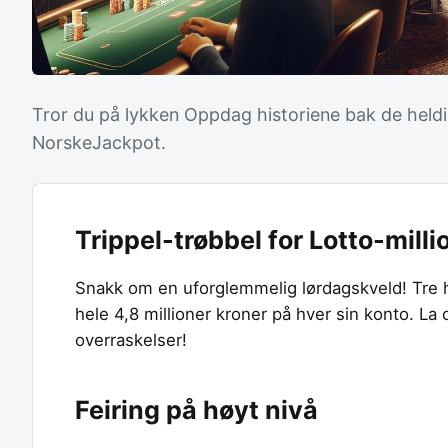
Tror du på lykken Oppdag historiene bak de heldi
NorskeJackpot.
Trippel-trøbbel for Lotto-milli
Snakk om en uforglemmelig lørdagskveld! Tre hel
hele 4,8 millioner kroner på hver sin konto. La
overraskelser!
Feiring på høyt nivå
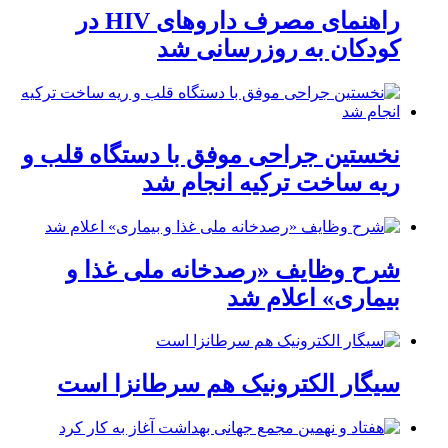
راهنمای مصرف داروهای HIV در
کودکان به روزرسانی شد
نخستین جراحی موفق با دستگاه قلب و
ریه ساخت ترکیه انجام شد
شرح وظایف «رصدخانه ملی غذا و
بیماری» اعلام شد
سیگار الکترونیک هم سرطانزا است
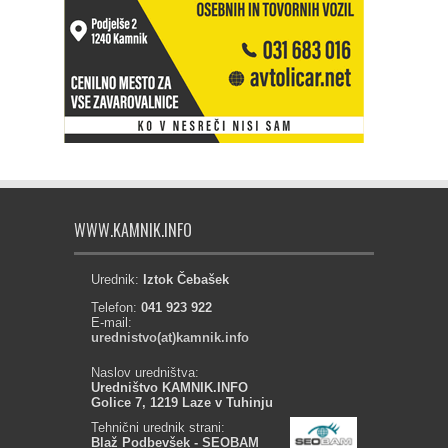
WWW.KAMNIK.INFO
Urednik:
Iztok Čebašek
Telefon:
041 923 922
E-mail:
urednistvo(at)kamnik.info
Naslov uredništva:
Uredništvo KAMNIK.INFO
Golice 7, 1219 Laze v Tuhinju
Tehnični urednik strani:
Blaž Podbevšek - SEOBAM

§ **ABOUT THIS TASK**
Reproduce exactly the lines from the one with "Uredništvo KAMNIK.INFO" through the end of the entries above, both ends included.

§ **TASK ANSWER**
Uredništvo KAMNIK.INFO
Golice 7, 1219 Laze v Tuhinju
Tehnični urednik strani:
Blaž Podbevšek - SEOBAM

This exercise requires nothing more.